Am 28.08.2015 16:12, schrieb ron minnich:
I would say bring it in to the repo. We have assembly, we have our own C compiler even, so a higher level language hardly seems a bad idea. If this can make our code base better in some way, why not use it?
I'm not concerned about the language. More about the content `device driver`, which could be used anywhere (actually, I first planed to use it in FILO, why is coreboot doing gfx init anyway?). Also, I was bothered some- times when code got copied from coreboot to libpayload or the other way around. I don't know if the real problem was that libpayload resides in it's own repository. But having simple device drivers in it's own place seems to be a good idea, for me.
Anyway, I'll push it next week (I guess) when the code got cleared.
Nico
ron
On Fri, Aug 28, 2015 at 4:55 AM Nico Huber nico.huber@secunet.com wrote:
Am 21.08.2015 22:47, schrieb ron minnich:
This sounds wonderful.

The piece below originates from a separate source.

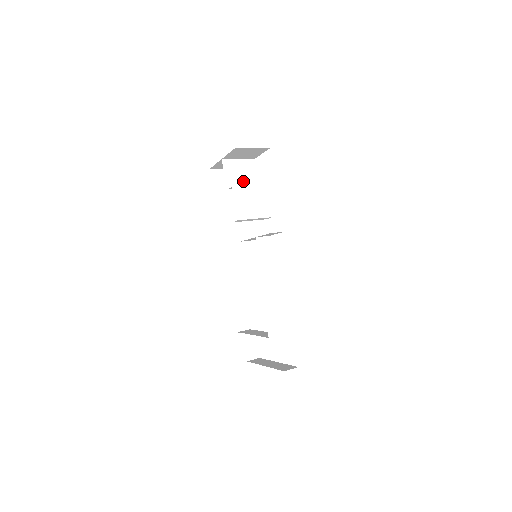
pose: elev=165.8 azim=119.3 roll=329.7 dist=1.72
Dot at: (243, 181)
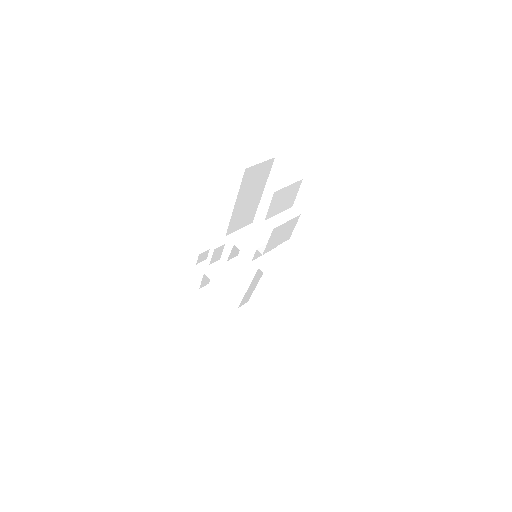
Dot at: (281, 206)
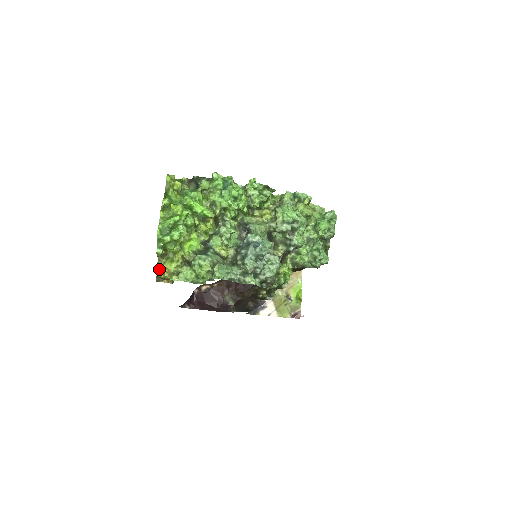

I'm all for it.
Did you just kill any discussion with that line? :)
Things live currently in a small library that I called `libsparkhw` (came spontaneously, I don't care much about the name). It contains some framework (Timer, I/O, Debugging) to do hardware stuff in SPARK, plus the mentioned graphics initialization. I falter to push it directly for inclusion into the coreboot repo. Maybe we want a separate reposi- tory for it (like libpayload has)? It would also make it easier to use it in other components (e.g. bootloaders and such, and of course our own products where the code stems from).
We have discussed the licensing and will push this under GPLv2 + later if there are no reasonable concerns.
Nico
2015-08-28 17:35 GMT+02:00 Nico Huber nico.huber@secunet.com:
I don't know if the real problem was that libpayload resides in it's own repository.

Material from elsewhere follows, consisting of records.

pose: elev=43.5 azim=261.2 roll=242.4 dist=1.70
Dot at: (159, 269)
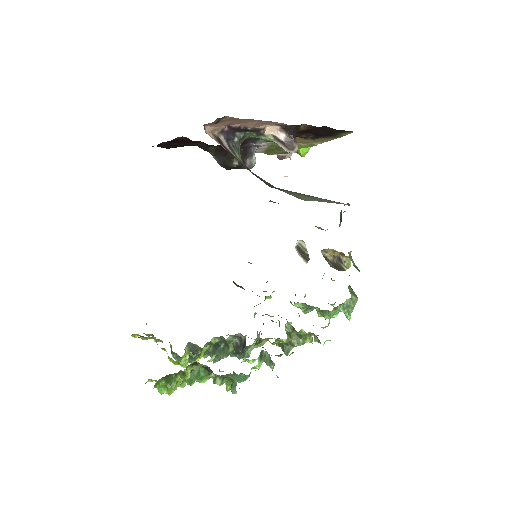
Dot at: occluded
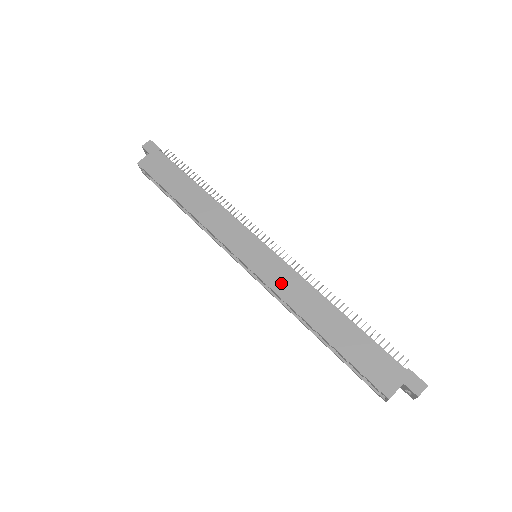
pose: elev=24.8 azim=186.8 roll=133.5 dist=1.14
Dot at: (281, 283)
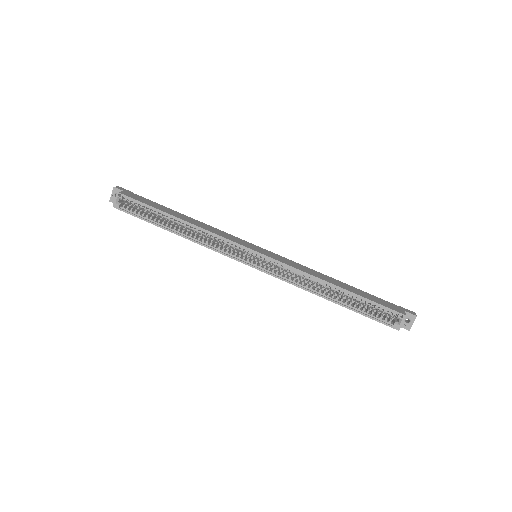
Dot at: (291, 264)
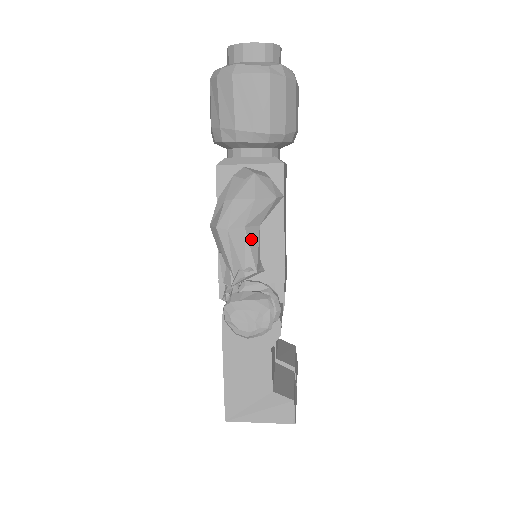
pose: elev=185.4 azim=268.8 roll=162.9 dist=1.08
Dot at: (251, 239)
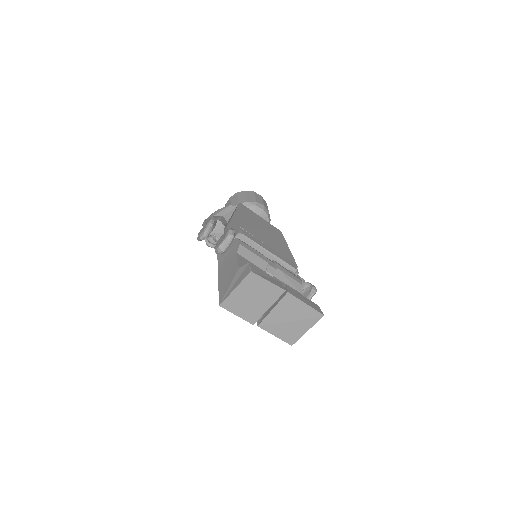
Dot at: (215, 217)
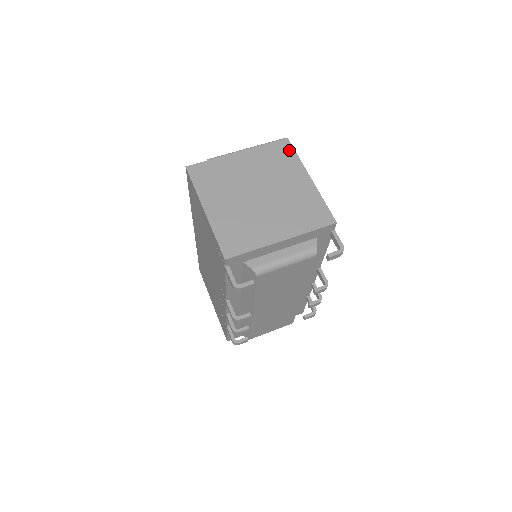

libpayload still shares a repo with coreboot. There were ideas to separate them, but that never materialized.
But having simple device drivers in it's own place seems to be a good idea, for me.
If you want, I can setup a repo at coreboot.org, mirrored to github.com/coreboot, and we hook it up as submodule. That would place it somewhere below 3rdparty/ for consistency with the other submodules. Your code, your decision.